Φύσις κρύπτεσθαι φιλεῖ.

Nature Loves to Hide.
-Heraclitus, 6th century BC

“That’s from the Caribbean, isn’t it? No!”. There’s a strange sense of privilege that comes with this deception, because after all, it is first the ‘disillusionment’ that makes for visual pleasure and appreciation of the artistic virtuosity and prompts the most varied emotions in the beholder.

Achieving this requires a certain amount of artifice.* In 2020 Emanuele began assembling photographic tableaux which derive exclusively from meticulously planned dioramic models that he conceives, fabricates, and photographs in his studio. Formally, the bare essentials of the work consist of nothing more than pieces of extruded polystyrene and polyurethane foam along with traditional sculptural materials such as clay, sand, plaster, stucco. Then he collected plastic animals, plants, shells, crystals and corals, sometimes taxidermy, incorporating them on an imaginary stage. There he could observe, study and picture them carefully. Out of this lengthy process emerges a photograph.
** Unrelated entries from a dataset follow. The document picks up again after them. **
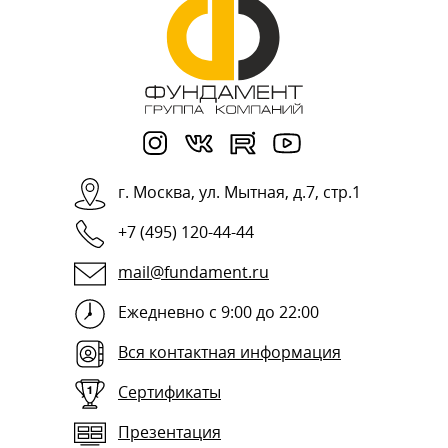
г.
Москва
,
ул. Мытная, д.7, стр.1
+7 (495) 120-44-44
mail@fundament.ru
Ежедневно с 9:00 до 22:00
Вся контактная информация
Сертификаты
Презентация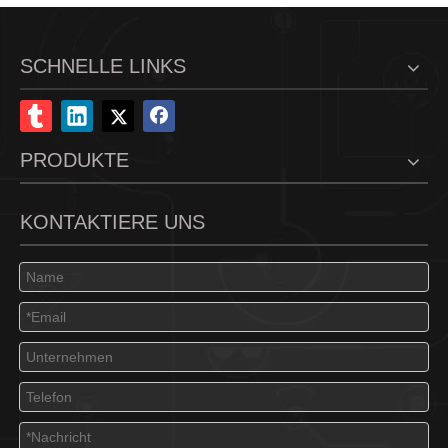
SCHNELLE LINKS
PRODUKTE
KONTAKTIERE UNS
Through the use of materials taken in part from nature, naturalia, in part from culture, artficialia, the works on display here bear witness to artist's interest in the fanciful recreation of the landscape. In fact, Emanuele's scenes are as much replications of the real as they are detours from it. A collected specimen gains new meaning from the manner in which it is displayed and from the other artefacts placed next to it. Untouched nature versus human intervention: the two are no longer considered opposites. Where does the one finish and other begin? His intent is accordingly neither mere illustration nor imitation, but rather the gateway to a new nature writing.

Although a great part of his oeuvre is photographic, Emanuele worked much the way a set designer for a Museum of Natural Science in the early nineteenth century would do, asserting the authority of modern, secular science over the eclectic cabinets of curiosities.
In addition to the insatiable collecting from the century of the ordering of the world, the concept of an "inner perception" continues to resonate in him. Capturing a fragment of nature was seen as expressing a "state of mind", going beyond the mere reproduction of physical reality. The artistic use of blurring and soft-focus arrangements bespeak that imaginative perception topical of romantic time. You can neither explain nor understand the universe, but only intuit and reveal it.

* All pictures taken on 35mm analogue film with no means of digital interpolation.